◆ **TASK TO COMPLETE**
Where the data below has the string "pixels", return the whole line.
** STUDY MATERIAL follows **
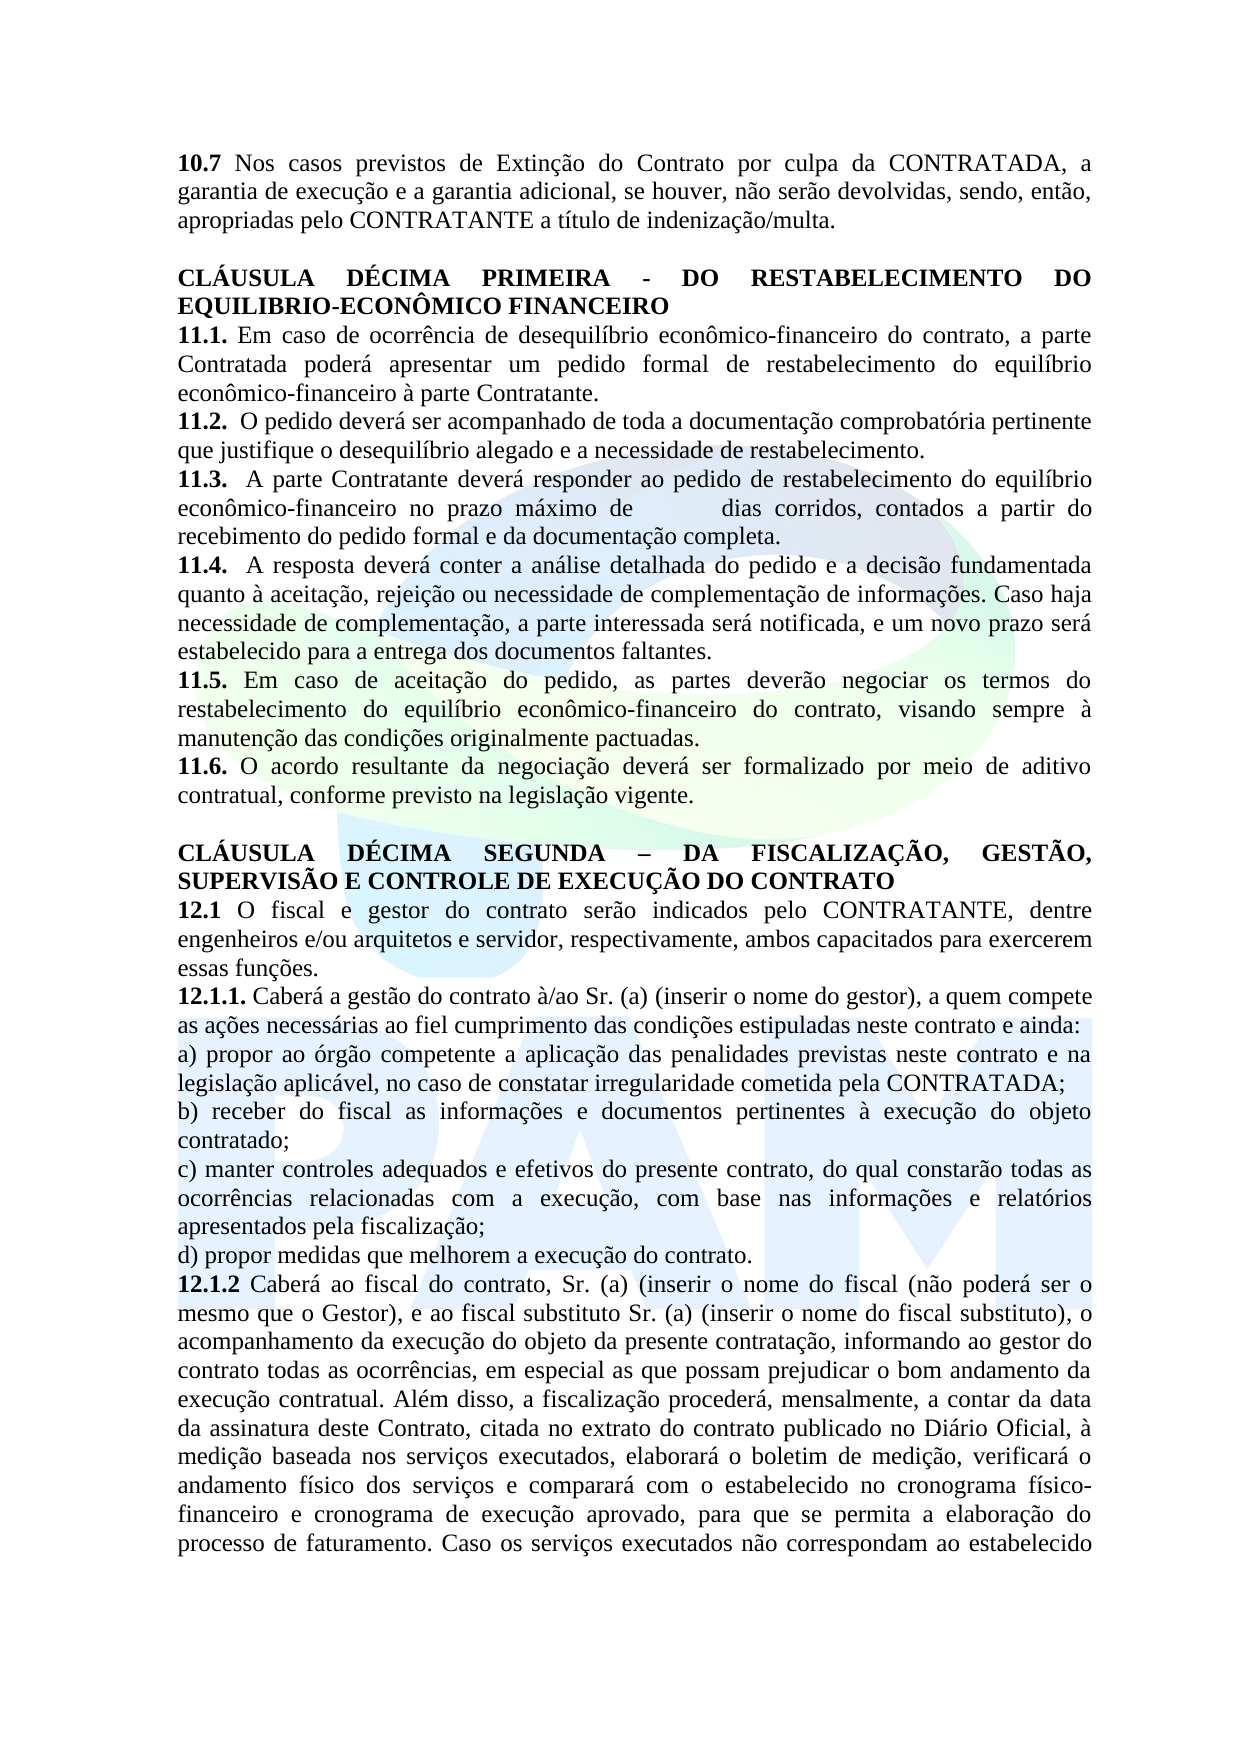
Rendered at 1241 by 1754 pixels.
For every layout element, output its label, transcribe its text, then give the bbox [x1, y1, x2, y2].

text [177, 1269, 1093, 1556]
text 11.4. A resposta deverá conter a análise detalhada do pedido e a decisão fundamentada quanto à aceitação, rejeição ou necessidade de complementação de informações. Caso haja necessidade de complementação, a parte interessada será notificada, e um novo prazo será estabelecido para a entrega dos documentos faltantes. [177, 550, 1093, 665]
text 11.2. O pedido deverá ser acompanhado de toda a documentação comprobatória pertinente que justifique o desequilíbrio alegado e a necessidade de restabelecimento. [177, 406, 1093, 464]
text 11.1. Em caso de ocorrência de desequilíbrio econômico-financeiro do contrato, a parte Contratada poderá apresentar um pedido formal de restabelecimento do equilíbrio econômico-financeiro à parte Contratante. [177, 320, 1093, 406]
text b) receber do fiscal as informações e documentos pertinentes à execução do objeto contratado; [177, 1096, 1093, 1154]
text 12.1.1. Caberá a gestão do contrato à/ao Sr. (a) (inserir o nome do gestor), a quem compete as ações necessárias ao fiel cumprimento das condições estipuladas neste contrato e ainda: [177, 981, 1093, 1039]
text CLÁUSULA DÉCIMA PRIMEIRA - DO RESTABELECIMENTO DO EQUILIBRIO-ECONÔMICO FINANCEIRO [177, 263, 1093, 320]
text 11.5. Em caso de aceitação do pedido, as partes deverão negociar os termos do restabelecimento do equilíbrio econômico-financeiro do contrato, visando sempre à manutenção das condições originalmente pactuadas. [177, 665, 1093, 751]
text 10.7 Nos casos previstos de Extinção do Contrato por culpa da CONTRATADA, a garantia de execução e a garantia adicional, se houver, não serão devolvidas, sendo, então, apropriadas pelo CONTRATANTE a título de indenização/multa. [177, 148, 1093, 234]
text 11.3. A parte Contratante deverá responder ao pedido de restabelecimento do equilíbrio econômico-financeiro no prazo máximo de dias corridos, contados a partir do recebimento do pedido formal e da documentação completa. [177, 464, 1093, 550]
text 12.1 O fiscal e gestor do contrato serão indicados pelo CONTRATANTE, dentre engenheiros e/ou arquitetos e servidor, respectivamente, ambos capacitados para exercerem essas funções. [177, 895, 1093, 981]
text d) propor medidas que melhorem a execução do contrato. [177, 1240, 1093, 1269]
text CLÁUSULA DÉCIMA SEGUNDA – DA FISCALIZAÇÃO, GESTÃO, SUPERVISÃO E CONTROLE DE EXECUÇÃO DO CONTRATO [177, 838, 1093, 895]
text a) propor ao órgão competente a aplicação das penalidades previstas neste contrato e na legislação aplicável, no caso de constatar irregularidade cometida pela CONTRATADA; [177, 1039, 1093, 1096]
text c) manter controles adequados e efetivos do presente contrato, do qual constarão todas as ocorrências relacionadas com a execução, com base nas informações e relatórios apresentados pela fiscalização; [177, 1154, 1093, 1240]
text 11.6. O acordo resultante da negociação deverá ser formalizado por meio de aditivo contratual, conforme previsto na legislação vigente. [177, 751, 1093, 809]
** End of STUDY MATERIAL **
** STUDY MATERIAL follows **
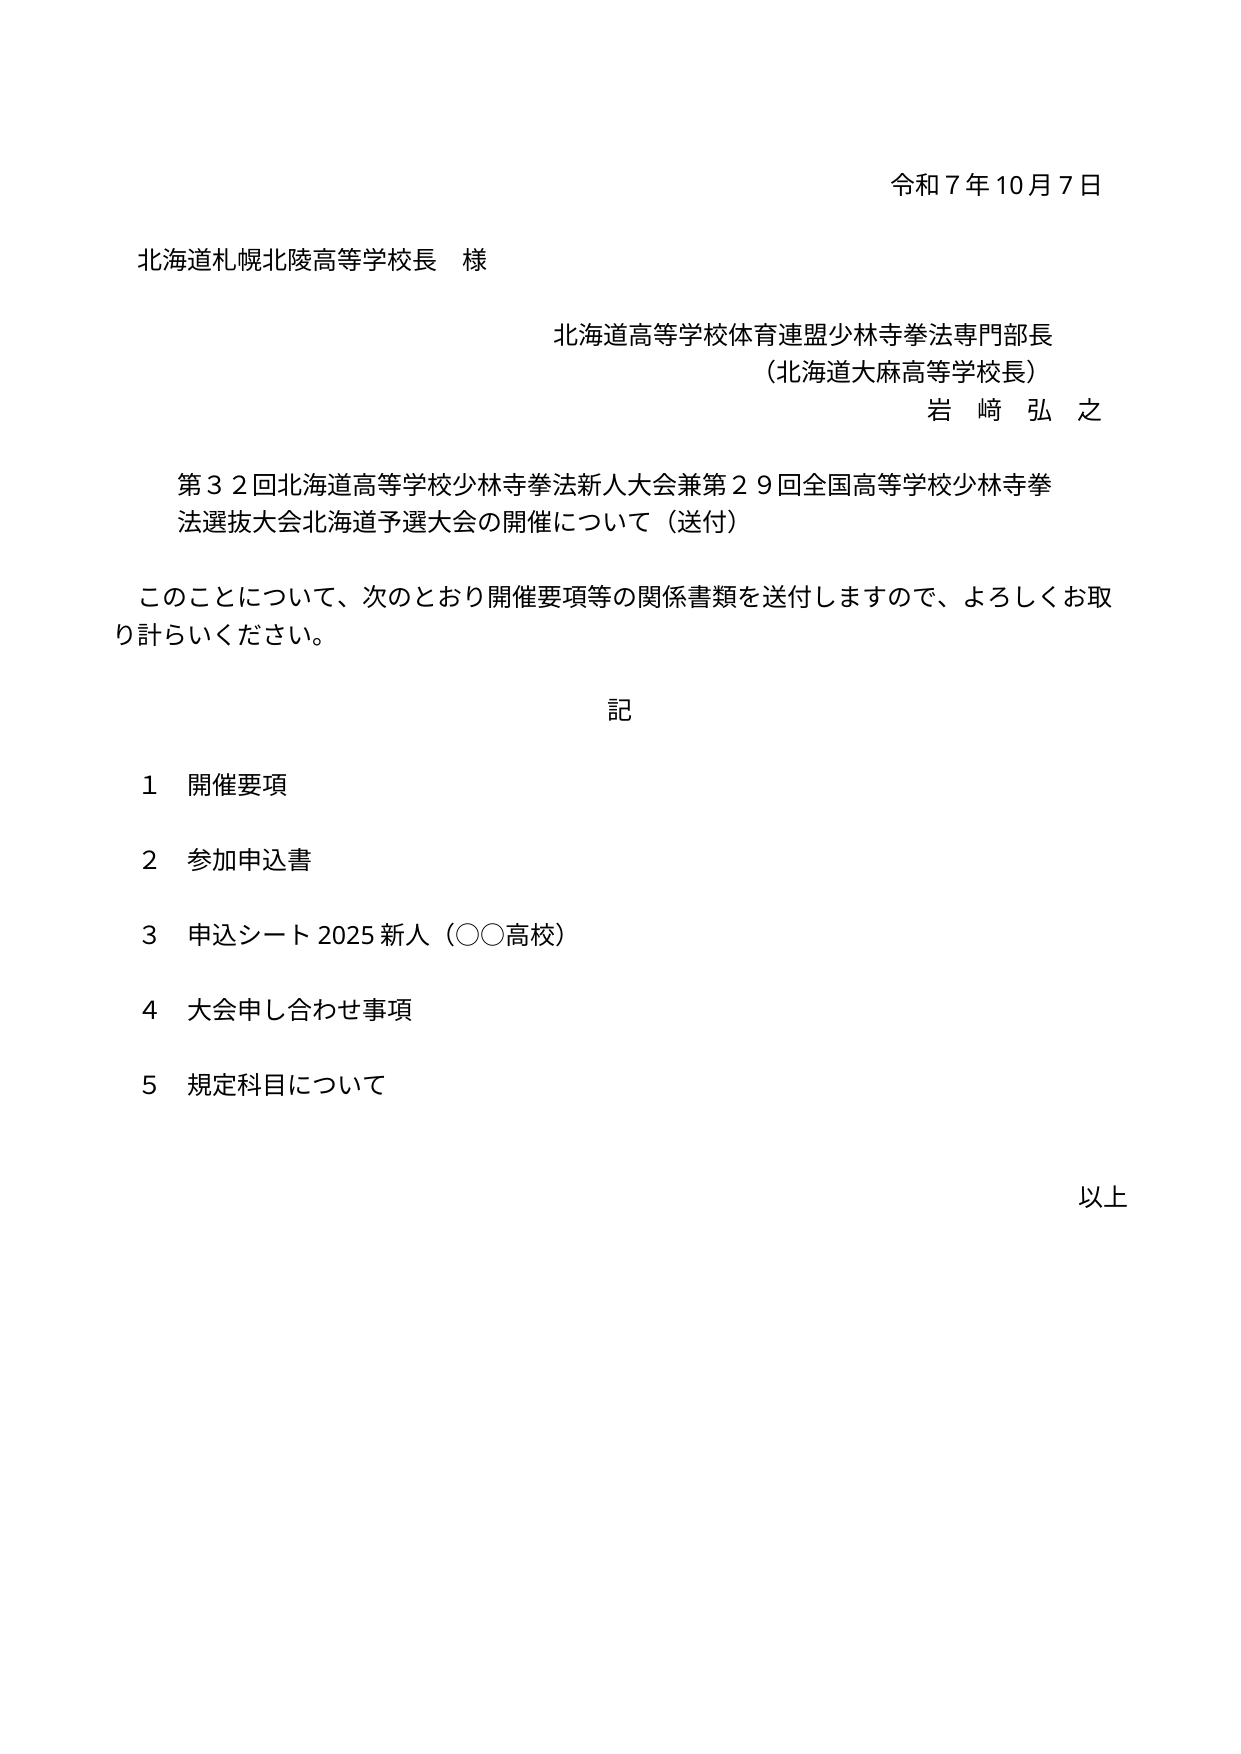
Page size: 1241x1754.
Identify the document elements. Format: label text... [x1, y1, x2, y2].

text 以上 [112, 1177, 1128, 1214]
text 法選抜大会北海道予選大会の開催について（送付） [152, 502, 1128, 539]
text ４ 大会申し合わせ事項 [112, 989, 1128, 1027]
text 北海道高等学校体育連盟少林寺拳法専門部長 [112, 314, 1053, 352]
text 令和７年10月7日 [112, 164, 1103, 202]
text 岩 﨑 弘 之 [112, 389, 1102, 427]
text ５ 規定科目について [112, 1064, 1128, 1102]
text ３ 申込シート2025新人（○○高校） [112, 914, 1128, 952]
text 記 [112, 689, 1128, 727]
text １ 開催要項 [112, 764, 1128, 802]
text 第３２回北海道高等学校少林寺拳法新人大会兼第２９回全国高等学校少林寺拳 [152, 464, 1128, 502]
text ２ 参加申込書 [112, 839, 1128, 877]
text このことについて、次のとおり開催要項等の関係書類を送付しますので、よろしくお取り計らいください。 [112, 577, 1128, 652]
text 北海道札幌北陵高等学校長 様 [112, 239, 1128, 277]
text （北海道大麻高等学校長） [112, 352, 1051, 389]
** End of STUDY MATERIAL **
** STUDY MATERIAL follows **
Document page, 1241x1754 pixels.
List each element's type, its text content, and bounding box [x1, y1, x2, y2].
** End of STUDY MATERIAL **
◆ **FINAL ANSWER**
Rendered at 1241 by 1754 pixels.
Document page, 1241x1754 pixels.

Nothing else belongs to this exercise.